The two have seen many changes in the Canadian pizza landscape over the years. They agree the focus should be on quality. Garofalo says, "There is still a lot of good volume and the industry is growing." The pizza industry should be increasing the quality of its ingredients to keep the bar high and give themselves a point of differentiation.
The company has a focus on Quebec and eastern Ontario and is looking to expand business in Ontario and, in time, in the west. They do some business in Calgary already and will look to supply Vancouver and the rest of western Canada as well.
"Growth is great but measured and timely growth is best," Garofalo said.

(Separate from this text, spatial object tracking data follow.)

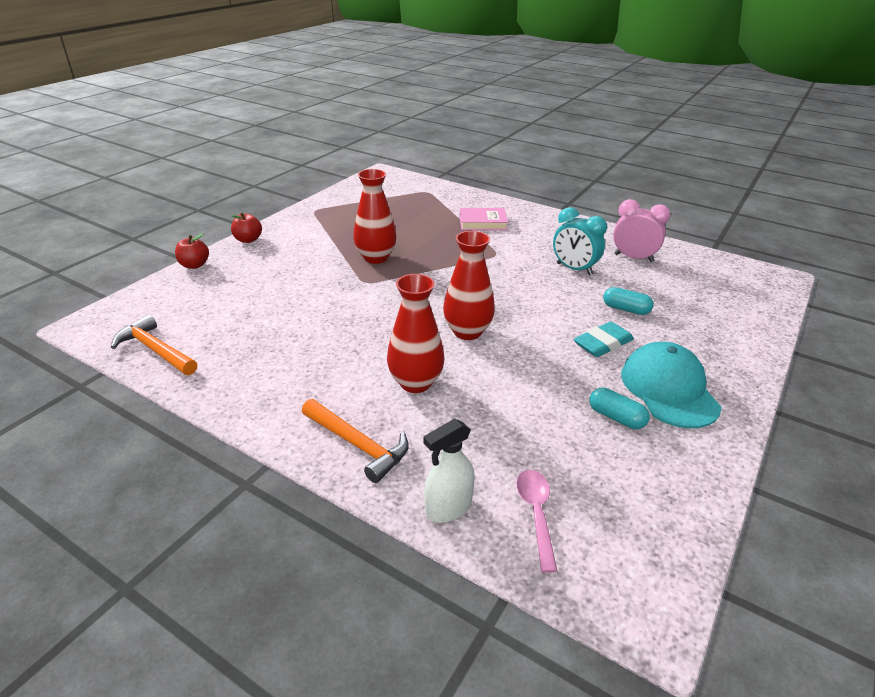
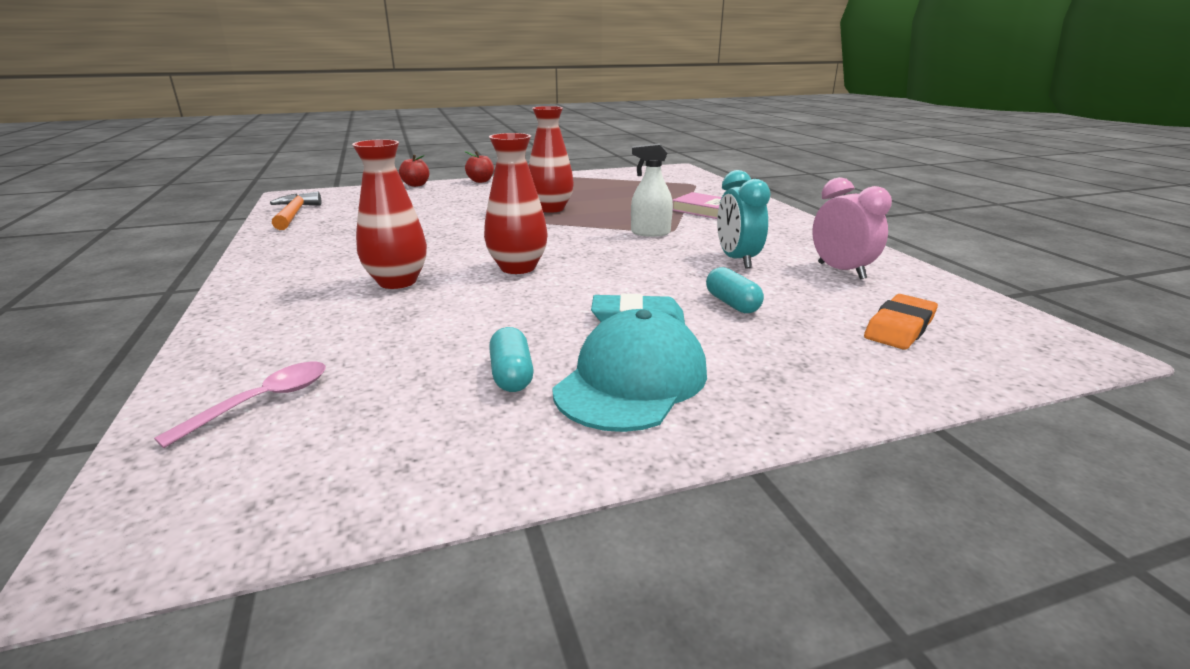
camera: 40 degrees right, 10 degrees down
(358, 444) = (269, 298): orange hammer -> none
(448, 508) = (220, 361): white spray bottle -> white spray bottle (650, 233)
(711, 294) = (899, 328): none -> orange eraser

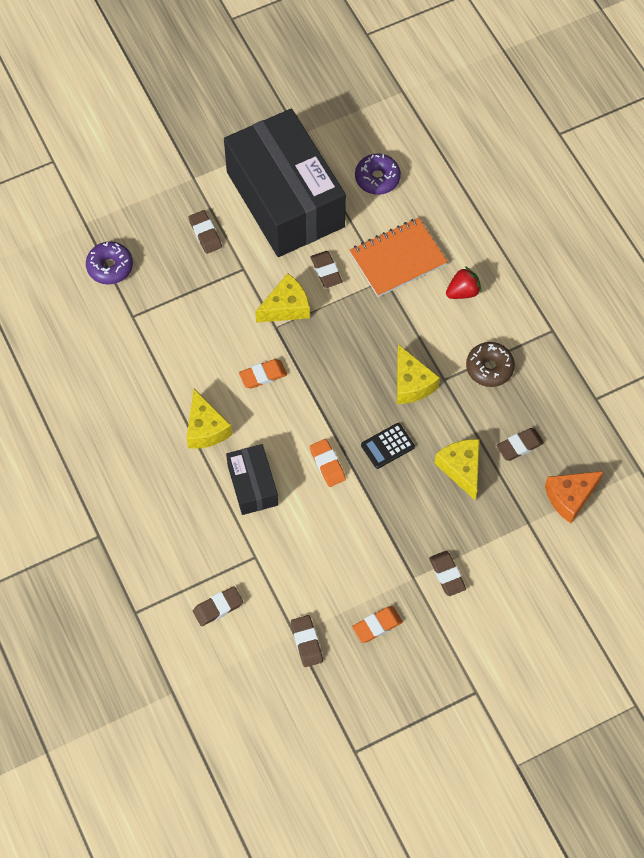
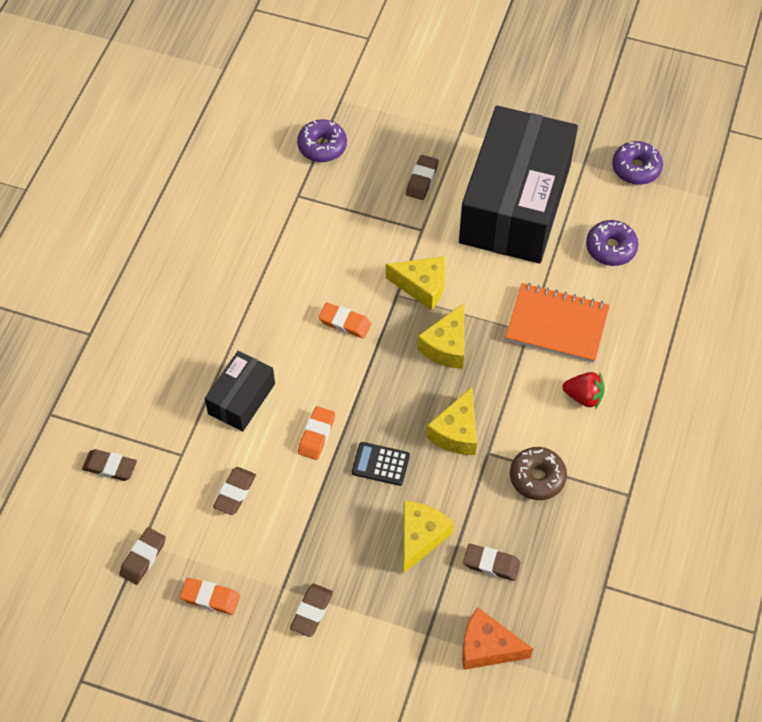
camera: 45 degrees right, 5 degrees down
(206, 428) = (256, 324): yellow cheese -> yellow cheese (446, 346)
(326, 271) = (486, 285): brown eraser -> brown eraser (235, 492)
(336, 109) = (636, 168): none -> purple donut

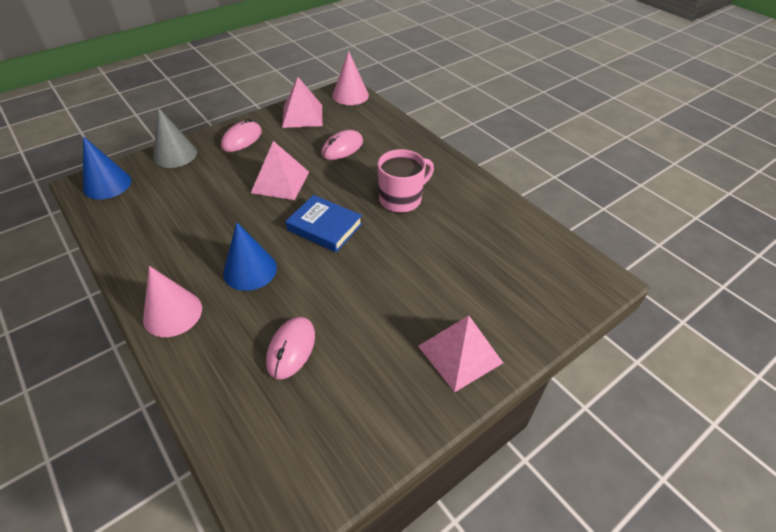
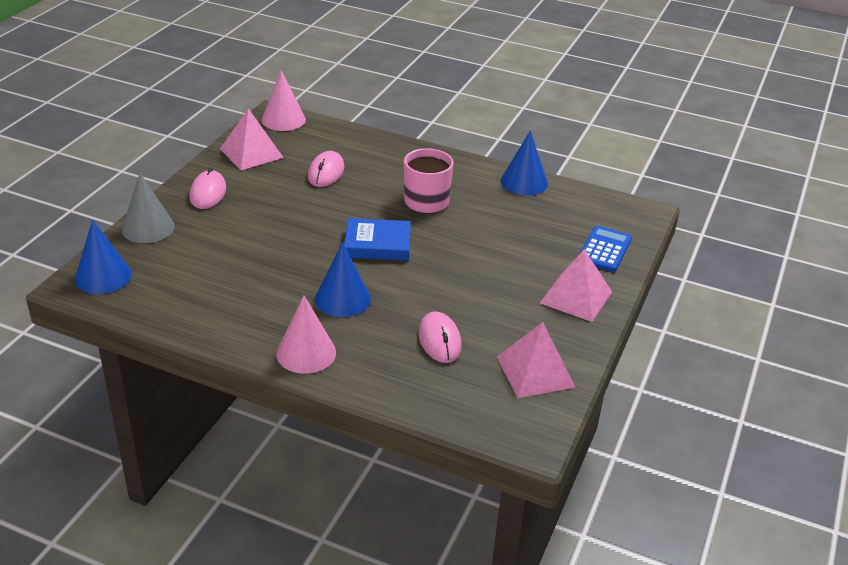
camera: 30 degrees left, 10 degrees down
(280, 182) = (294, 220): pink pyramid -> pink pyramid (535, 372)
(504, 208) = (524, 182): none -> blue cone
(531, 309) = (604, 249): none -> blue calculator

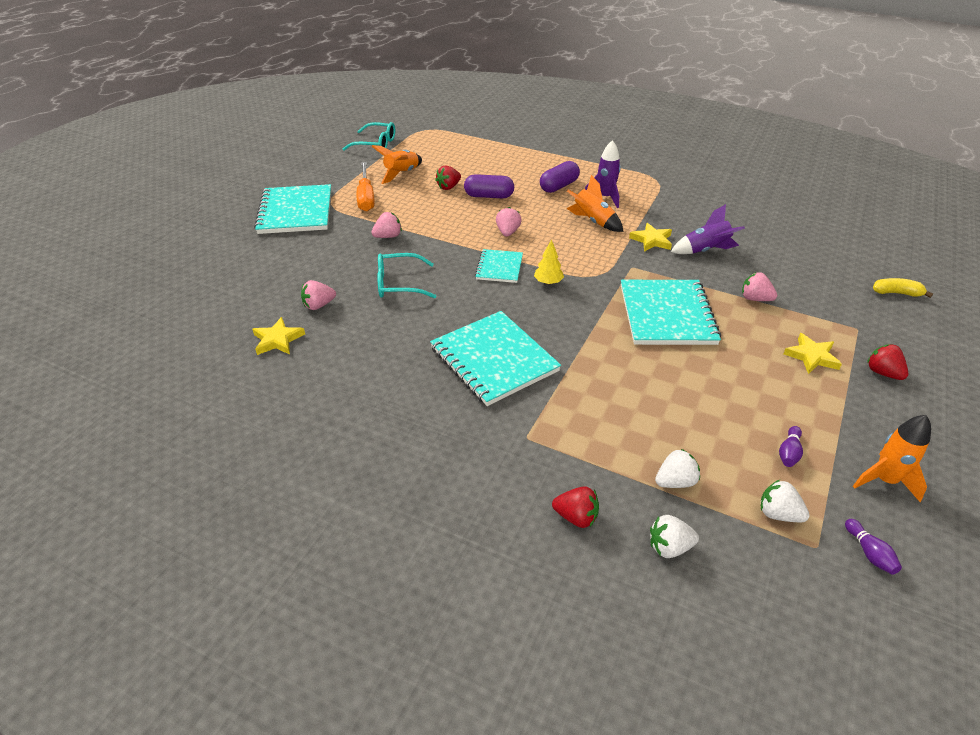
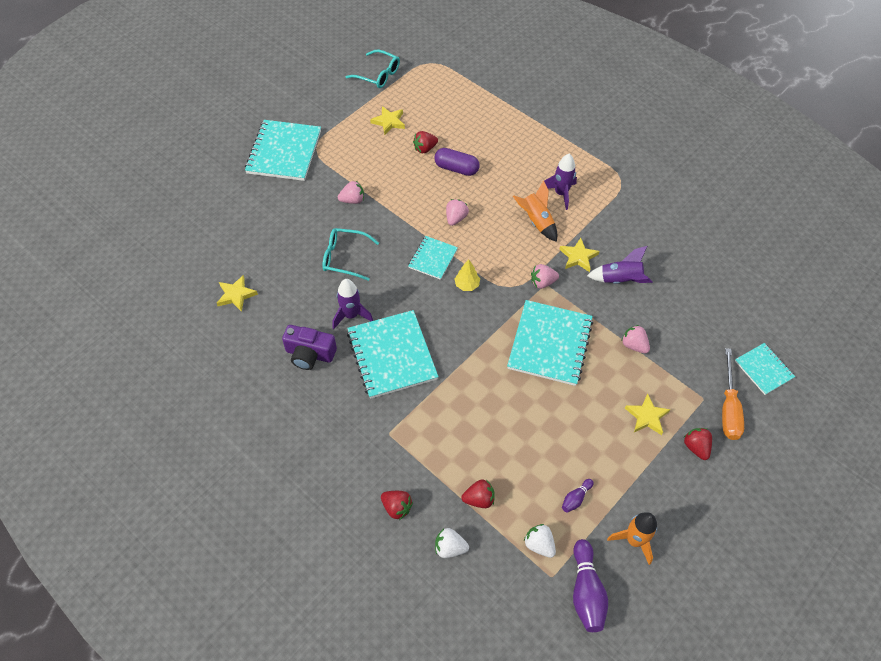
camera: 15 degrees right, 15 degrees up
(319, 305) = (275, 266): pink strawberry -> pink strawberry (542, 282)
(366, 197) = (348, 146): orange screwdriver -> orange screwdriver (728, 408)
(392, 378) = (310, 354): none -> purple camera
(401, 174) = (389, 122): orange rocket -> yellow star
(428, 332) = (351, 315): none -> purple rocket
(559, 186) = (525, 169): purple capsule -> none
(675, 481) = (479, 499): white strawberry -> red strawberry
(869, 553) = (586, 591): purple bowling pin -> purple bowling pin, size x1.92
(896, 293) = (763, 369): yellow banana -> turquoise notebook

The main goal, added Antypas, is to give a good product of high quality.
As for the day-to-day work, a love of the business keeps them happy. "I still feel young when I work. I still love what I'm doing," Antypas said.
Garofalo agreed. "We enjoy what we do: we work well, we play well. And we put positive pressure on ourselves to be the best we can."
"We want to thank all our customers for supporting and believing in our ability to supply good product," he said.
When pressed, they mentioned one longtime client who has been with them since 1977: Tasty Food on Décarie Boulevard in Montreal. "They've been with us from the beginning," Garofalo said.
Canadian Pizza wishes to clarify that Salamina of Laval, Que., a federal plant and HACCP-certified manufacturer of meat toppings, is currently working toward GFSI certification. The company is not yet GFSI-certified, as was earlier reported.